The Government's compromise is that a minister would come to the House within 28 days of a deal being rejected to tell MPs what will happen next, but an amendment tabled by former attorney general Dominic Grieve would insist on a binding Commons motion.

Tory Remainers and Labour's shadow Brexit secretary Sir Keir Starmer, debating the Brexit bill for a second day in the Commons, said the inclusion of the Northern Ireland amendment meant the only option was to now "reproduce the customs union and the single market". The "meaningful vote" amendment, which would assert Parliament's authority over the negotiations and effectively hand control to MPs, still represents an opportunity to turn the whole process on its head.

However, Devon Tory Sarah Wollaston signalled that she would back Mr Grieve's amendment.

Raccoon scales St. Paul office tower, captivating public
By Wednesday morning it had made it to the roof of the building, easing fears that it would plummet to its death. The critter was first spotted at the Town Square building, huddled in a nook above the sidewalk.

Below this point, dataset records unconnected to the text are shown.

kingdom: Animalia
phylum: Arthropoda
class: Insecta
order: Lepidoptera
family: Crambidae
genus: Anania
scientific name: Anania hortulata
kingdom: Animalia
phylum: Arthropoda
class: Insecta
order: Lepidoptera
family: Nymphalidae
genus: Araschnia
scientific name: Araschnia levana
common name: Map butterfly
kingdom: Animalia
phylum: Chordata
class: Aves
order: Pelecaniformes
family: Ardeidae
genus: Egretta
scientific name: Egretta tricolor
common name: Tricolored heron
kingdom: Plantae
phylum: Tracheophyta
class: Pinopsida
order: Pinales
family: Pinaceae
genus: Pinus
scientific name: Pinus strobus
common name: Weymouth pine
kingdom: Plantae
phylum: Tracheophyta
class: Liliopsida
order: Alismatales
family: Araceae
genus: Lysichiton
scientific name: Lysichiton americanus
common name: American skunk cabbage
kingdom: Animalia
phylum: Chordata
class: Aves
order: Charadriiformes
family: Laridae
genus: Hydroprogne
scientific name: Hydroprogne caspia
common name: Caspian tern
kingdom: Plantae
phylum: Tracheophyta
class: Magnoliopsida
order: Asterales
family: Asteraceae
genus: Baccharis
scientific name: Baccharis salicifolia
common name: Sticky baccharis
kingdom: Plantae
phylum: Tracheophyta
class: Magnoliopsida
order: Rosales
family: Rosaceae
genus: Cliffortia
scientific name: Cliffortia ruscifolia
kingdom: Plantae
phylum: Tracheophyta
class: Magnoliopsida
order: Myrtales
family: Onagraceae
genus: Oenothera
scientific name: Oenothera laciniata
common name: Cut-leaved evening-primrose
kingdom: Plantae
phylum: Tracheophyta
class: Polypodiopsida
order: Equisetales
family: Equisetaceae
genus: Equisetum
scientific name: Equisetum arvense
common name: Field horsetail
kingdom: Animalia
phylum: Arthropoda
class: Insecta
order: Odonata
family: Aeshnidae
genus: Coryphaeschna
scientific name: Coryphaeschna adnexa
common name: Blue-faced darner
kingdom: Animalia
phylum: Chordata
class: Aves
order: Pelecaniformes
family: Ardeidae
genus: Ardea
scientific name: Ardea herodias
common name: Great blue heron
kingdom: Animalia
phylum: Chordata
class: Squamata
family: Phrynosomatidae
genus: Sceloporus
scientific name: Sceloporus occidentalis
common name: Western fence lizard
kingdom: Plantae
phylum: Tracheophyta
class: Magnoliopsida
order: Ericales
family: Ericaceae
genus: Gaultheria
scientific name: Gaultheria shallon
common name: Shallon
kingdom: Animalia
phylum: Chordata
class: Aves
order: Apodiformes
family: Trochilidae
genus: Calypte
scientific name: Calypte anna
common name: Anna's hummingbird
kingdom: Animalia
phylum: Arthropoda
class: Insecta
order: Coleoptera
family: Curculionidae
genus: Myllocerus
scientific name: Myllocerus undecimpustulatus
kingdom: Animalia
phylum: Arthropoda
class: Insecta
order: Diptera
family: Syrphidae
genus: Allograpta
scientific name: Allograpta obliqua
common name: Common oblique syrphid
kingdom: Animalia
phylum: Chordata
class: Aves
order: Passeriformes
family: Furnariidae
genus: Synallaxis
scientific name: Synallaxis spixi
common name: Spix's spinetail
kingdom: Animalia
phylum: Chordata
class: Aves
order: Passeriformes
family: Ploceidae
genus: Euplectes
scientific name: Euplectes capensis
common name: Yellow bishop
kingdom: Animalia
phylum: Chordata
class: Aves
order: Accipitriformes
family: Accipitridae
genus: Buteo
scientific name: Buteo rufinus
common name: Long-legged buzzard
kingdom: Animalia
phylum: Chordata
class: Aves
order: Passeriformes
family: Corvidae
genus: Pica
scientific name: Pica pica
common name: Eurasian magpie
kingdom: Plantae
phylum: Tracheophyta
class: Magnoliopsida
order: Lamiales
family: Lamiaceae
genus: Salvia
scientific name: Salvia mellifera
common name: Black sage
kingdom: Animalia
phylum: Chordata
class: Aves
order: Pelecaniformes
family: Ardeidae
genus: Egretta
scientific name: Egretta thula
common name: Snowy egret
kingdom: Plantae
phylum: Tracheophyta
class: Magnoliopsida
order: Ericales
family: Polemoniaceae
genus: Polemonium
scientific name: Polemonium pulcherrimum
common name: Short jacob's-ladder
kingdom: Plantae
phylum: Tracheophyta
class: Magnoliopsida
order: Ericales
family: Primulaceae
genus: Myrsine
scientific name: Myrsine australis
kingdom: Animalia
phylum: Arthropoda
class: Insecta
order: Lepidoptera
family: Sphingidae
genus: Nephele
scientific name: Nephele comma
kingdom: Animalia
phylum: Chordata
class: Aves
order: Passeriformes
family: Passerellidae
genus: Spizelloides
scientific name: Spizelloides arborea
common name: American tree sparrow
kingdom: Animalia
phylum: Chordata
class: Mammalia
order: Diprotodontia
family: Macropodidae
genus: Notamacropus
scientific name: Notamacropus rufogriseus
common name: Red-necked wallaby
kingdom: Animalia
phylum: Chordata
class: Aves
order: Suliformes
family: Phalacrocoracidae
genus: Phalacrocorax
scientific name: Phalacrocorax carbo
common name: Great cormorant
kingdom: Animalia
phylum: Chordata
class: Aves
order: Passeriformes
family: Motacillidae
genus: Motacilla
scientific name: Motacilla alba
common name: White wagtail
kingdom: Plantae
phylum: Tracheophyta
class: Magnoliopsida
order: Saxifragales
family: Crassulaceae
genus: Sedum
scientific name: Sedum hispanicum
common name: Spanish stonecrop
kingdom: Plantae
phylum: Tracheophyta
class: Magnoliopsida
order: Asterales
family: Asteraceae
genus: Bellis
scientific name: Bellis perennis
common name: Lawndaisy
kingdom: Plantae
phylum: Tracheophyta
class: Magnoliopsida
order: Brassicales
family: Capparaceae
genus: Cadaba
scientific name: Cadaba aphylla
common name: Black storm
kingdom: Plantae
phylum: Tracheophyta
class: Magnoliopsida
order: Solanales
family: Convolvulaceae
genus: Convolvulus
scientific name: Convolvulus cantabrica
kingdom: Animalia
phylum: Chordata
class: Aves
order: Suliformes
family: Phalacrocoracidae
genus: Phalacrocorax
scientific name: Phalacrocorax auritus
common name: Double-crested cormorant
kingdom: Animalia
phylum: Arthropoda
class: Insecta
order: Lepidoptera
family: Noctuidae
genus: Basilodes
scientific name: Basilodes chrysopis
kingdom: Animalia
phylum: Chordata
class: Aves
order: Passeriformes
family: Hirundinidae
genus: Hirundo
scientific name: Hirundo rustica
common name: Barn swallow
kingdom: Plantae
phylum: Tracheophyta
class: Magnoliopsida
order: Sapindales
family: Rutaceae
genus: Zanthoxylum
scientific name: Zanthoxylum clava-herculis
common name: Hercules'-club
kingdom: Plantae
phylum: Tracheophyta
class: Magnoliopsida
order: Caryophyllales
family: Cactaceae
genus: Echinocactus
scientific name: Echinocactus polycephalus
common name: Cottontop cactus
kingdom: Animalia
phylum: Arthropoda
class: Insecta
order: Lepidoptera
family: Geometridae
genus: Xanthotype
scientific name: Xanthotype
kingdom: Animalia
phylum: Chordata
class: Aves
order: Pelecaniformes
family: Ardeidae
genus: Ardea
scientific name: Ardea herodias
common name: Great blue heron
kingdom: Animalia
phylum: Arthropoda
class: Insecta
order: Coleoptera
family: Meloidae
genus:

Two of the putative rebels, Anna Soubry and Heidi Allen, quickly said that did not match their recollection of what had been promised, with Soubry urging the government to "sort it please".

The battle now moves to the House of Lords, where the government will formally reveal how much it has conceded in the wording of a new amendment expected on Monday or Tuesday.

The government will face an nearly certain defeat if it now reneges on a promise to give MPs more of a say over the final Brexit deal.

The solicitor general, Robert Buckland, who intervened from the dispatch box to offer the last-minute concessions that led to the would-be rebels' meeting with the prime minister, suggested that there would be no further compromise on clause C, contrary to what MPs say they were told.

- PM avoids damaging "meaningful vote" defeat through new concessions.

Traders will stay tuned into Brexit noise where the UK Prime Minister faces a series of challenging parliamentary votes on her plan to leave the customs union and single market after Brexit, but it will soon be time for the European Central Bank and FOMC.